Find the lines below that contain "label" and tally them. Return only the total.

──────── Data for the task ────────

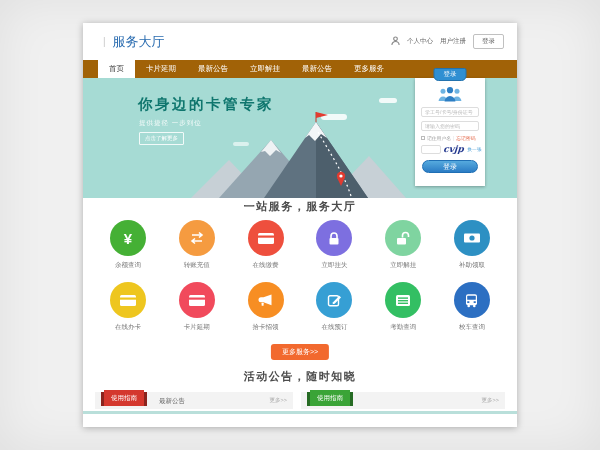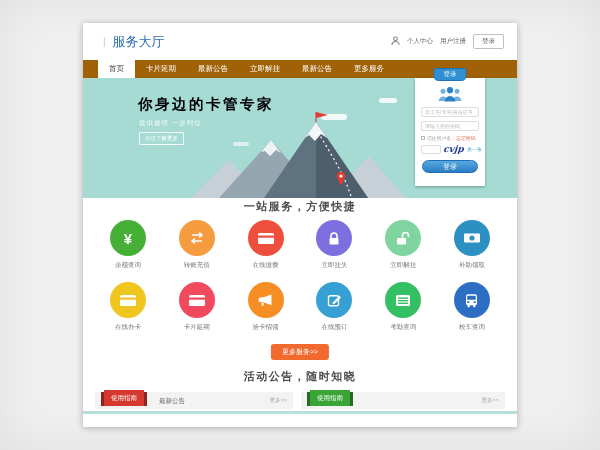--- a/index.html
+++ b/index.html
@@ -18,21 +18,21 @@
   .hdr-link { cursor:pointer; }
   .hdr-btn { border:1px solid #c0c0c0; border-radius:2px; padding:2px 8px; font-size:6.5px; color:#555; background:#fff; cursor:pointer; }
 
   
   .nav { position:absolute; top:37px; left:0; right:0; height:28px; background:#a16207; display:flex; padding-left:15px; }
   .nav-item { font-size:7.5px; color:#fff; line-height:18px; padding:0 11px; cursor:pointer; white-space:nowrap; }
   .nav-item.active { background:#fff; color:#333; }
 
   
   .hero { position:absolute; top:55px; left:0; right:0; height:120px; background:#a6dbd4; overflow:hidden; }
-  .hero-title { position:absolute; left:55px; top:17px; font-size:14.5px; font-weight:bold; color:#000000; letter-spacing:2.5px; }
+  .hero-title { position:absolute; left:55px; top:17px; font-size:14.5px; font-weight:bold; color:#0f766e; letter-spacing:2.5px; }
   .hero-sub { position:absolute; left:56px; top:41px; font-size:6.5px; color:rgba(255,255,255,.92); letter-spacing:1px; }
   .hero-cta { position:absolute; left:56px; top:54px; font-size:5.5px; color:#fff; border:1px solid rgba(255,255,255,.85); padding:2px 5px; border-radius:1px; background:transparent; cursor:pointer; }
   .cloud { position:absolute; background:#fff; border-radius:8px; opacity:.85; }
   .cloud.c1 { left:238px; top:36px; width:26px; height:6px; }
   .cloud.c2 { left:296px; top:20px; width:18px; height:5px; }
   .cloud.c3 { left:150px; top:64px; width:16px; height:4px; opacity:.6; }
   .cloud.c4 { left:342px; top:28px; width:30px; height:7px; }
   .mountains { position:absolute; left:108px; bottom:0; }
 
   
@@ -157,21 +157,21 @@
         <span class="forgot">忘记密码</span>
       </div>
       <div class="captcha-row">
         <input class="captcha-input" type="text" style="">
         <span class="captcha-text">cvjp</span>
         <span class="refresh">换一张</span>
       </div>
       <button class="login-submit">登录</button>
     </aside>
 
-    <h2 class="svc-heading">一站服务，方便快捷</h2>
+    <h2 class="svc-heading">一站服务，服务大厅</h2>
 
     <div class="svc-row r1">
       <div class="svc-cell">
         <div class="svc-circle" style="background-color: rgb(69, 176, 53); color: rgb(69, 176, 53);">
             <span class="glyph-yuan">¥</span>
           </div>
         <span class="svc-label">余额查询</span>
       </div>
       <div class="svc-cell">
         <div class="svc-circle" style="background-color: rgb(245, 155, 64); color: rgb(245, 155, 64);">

────────
──────── Data for the task ────────

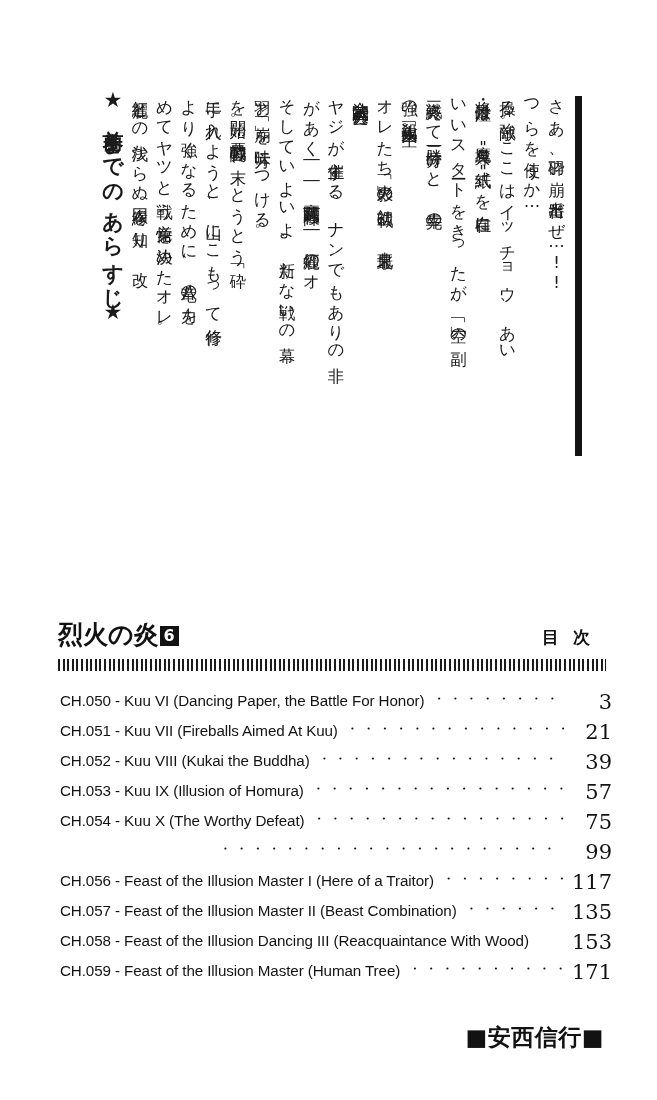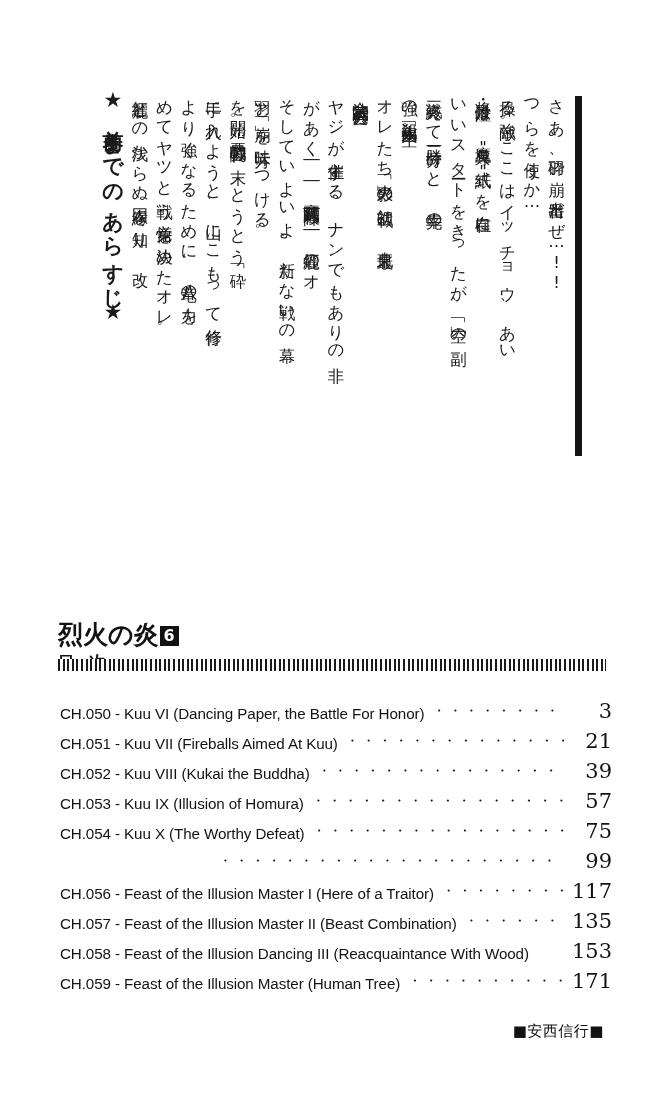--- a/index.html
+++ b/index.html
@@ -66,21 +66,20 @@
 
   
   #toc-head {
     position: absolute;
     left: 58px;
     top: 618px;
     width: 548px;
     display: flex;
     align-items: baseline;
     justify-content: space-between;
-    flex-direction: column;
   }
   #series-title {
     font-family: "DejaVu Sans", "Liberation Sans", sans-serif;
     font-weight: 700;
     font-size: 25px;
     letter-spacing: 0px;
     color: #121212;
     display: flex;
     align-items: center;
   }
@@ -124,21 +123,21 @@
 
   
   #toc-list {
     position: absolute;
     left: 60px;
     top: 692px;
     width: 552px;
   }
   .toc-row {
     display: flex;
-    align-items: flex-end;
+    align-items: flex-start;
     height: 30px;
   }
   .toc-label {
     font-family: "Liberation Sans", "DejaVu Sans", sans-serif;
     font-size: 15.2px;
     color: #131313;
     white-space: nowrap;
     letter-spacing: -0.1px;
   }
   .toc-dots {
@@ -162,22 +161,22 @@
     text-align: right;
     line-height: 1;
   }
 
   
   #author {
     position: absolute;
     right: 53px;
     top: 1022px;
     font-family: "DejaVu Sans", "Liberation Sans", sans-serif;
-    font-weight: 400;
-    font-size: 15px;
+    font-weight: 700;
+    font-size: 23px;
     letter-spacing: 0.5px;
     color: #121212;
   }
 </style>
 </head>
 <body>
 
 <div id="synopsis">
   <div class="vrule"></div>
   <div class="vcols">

────────

**Response**
2